After locating the line that holds "房屋、大桥、树木被冰壳覆盖，", output it and all following lines word for word, stopping only at the end of the data.

BEGIN DATA TO USE

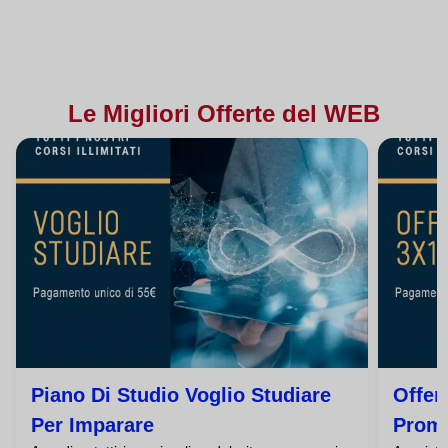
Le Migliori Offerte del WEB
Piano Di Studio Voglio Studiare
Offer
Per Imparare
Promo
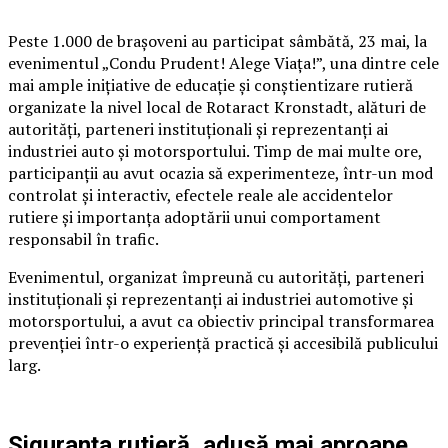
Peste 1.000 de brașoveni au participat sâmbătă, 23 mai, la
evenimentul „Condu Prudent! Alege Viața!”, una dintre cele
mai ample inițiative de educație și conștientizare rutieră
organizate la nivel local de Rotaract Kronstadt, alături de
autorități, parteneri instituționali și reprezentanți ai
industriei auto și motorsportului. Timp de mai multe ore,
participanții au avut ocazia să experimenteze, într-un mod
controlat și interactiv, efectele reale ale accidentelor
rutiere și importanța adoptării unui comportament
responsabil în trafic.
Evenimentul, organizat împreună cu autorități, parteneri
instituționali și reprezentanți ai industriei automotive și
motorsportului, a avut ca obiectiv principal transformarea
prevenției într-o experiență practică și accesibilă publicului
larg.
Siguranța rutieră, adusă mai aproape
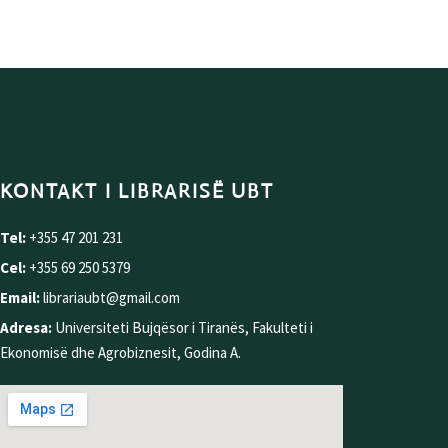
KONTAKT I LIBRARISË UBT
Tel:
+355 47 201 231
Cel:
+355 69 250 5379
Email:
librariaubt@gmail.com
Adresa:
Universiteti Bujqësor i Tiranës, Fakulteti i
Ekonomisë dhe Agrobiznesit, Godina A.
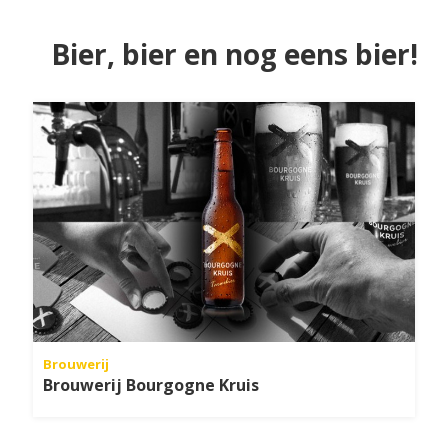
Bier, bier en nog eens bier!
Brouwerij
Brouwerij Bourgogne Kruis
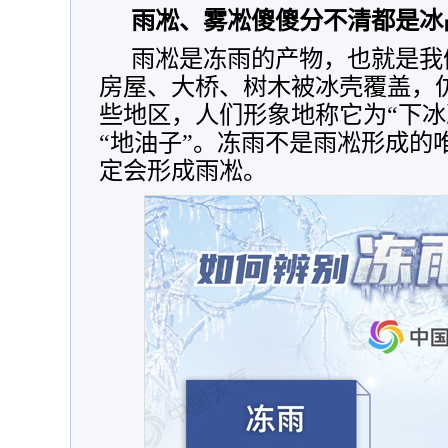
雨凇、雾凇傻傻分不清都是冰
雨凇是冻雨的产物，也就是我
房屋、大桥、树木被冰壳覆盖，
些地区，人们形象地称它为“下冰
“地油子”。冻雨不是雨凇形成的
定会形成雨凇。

END DATA TO USE

#### RESULT:
房屋、大桥、树木被冰壳覆盖，
些地区，人们形象地称它为“下冰
“地油子”。冻雨不是雨凇形成的
定会形成雨凇。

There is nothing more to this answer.